■ **Action item**:
Could you find every line in the records below that contains the word "laptop" and copy it?

(Beginning of Given data)

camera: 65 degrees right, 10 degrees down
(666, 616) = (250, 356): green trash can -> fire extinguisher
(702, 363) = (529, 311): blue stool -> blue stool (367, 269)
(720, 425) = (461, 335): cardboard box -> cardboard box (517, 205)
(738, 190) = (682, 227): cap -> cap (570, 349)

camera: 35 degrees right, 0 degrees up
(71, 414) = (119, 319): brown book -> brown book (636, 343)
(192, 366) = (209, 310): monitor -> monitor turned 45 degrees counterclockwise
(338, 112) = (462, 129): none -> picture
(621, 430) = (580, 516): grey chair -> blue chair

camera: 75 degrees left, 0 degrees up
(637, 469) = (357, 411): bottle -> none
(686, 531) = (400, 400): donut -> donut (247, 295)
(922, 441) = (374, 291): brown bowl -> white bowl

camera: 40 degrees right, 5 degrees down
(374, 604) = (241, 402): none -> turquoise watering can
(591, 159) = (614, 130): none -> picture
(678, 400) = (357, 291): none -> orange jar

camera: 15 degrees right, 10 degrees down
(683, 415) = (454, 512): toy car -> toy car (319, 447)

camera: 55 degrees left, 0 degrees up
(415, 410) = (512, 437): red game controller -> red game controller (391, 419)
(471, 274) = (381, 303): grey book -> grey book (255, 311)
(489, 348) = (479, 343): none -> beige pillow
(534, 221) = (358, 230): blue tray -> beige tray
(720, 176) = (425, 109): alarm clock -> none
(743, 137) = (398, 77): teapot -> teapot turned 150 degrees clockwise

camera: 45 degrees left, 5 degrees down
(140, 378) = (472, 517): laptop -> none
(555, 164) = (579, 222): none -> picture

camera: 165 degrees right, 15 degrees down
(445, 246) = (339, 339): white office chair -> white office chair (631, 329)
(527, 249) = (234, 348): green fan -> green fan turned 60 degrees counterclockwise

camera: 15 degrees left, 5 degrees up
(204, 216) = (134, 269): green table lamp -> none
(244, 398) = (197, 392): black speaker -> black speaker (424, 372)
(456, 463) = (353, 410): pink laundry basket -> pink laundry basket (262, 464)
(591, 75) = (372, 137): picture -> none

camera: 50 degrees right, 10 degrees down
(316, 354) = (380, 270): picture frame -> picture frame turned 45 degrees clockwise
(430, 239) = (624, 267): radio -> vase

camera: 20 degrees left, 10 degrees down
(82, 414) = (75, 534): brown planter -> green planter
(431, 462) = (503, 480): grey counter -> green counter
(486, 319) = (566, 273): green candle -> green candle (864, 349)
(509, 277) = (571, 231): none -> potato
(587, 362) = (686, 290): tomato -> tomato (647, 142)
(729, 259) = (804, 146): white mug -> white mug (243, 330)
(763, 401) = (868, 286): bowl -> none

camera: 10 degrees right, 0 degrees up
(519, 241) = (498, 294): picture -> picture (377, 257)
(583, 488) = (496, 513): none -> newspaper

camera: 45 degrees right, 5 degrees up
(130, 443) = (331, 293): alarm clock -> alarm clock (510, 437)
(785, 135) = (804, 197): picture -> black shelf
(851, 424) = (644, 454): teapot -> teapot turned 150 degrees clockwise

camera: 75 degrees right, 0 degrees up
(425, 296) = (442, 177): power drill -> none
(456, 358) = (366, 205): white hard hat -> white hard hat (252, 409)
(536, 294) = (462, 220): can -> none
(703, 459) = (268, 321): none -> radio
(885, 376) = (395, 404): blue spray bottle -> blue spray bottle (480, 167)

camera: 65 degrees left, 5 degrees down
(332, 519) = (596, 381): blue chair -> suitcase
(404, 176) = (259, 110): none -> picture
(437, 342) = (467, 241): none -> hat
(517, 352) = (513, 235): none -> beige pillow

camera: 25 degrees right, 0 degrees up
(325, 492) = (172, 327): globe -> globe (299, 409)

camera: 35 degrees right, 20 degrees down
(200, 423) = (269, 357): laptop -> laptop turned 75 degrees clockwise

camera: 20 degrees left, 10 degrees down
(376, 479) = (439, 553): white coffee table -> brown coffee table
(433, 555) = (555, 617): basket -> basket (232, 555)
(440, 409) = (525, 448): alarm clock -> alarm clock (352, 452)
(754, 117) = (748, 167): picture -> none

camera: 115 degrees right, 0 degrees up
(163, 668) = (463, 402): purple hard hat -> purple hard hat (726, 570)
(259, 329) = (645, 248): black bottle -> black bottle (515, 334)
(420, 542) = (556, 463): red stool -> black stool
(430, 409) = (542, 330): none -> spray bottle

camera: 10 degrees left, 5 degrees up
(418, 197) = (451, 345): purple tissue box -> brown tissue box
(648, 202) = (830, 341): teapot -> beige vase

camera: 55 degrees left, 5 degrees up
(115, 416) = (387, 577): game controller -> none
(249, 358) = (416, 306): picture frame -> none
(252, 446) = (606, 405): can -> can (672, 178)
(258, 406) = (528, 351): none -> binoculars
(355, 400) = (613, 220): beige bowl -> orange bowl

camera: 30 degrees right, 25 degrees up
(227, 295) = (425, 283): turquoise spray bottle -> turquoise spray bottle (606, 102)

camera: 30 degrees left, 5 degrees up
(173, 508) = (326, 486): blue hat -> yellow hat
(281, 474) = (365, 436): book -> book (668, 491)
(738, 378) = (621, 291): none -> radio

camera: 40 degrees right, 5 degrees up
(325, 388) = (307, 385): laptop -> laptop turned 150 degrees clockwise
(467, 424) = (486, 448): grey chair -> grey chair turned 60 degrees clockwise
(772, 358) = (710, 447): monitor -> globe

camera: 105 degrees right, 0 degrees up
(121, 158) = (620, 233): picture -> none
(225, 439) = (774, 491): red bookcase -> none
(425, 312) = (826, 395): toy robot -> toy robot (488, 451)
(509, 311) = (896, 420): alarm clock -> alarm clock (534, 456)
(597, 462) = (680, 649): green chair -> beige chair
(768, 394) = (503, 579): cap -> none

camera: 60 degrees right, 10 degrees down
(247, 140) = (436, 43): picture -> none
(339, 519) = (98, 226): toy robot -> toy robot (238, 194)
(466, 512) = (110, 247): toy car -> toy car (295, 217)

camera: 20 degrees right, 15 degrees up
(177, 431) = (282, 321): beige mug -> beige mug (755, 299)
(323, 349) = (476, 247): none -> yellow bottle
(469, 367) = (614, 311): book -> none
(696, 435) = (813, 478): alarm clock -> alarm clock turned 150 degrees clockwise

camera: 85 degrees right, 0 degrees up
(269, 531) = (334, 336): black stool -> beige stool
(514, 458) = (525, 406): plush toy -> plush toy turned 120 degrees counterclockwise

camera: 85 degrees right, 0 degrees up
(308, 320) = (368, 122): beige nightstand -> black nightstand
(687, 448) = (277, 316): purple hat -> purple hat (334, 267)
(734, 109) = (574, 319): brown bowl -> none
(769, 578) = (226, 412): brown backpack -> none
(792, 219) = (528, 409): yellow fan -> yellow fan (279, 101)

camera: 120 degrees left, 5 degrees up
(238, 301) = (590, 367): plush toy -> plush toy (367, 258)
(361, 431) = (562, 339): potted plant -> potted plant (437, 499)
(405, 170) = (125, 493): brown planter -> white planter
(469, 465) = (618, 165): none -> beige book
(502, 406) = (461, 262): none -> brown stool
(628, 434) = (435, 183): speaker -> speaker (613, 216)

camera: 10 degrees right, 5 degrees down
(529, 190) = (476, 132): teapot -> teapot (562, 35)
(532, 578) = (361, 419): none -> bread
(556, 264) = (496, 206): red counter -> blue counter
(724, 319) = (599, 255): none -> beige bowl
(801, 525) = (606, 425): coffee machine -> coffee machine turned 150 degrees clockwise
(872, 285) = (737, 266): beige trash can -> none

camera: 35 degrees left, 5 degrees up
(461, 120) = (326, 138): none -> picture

(End of Given data)

■ **Task output**:
(140, 378) = (472, 517): laptop -> none
(200, 423) = (269, 357): laptop -> laptop turned 75 degrees clockwise
(325, 388) = (307, 385): laptop -> laptop turned 150 degrees clockwise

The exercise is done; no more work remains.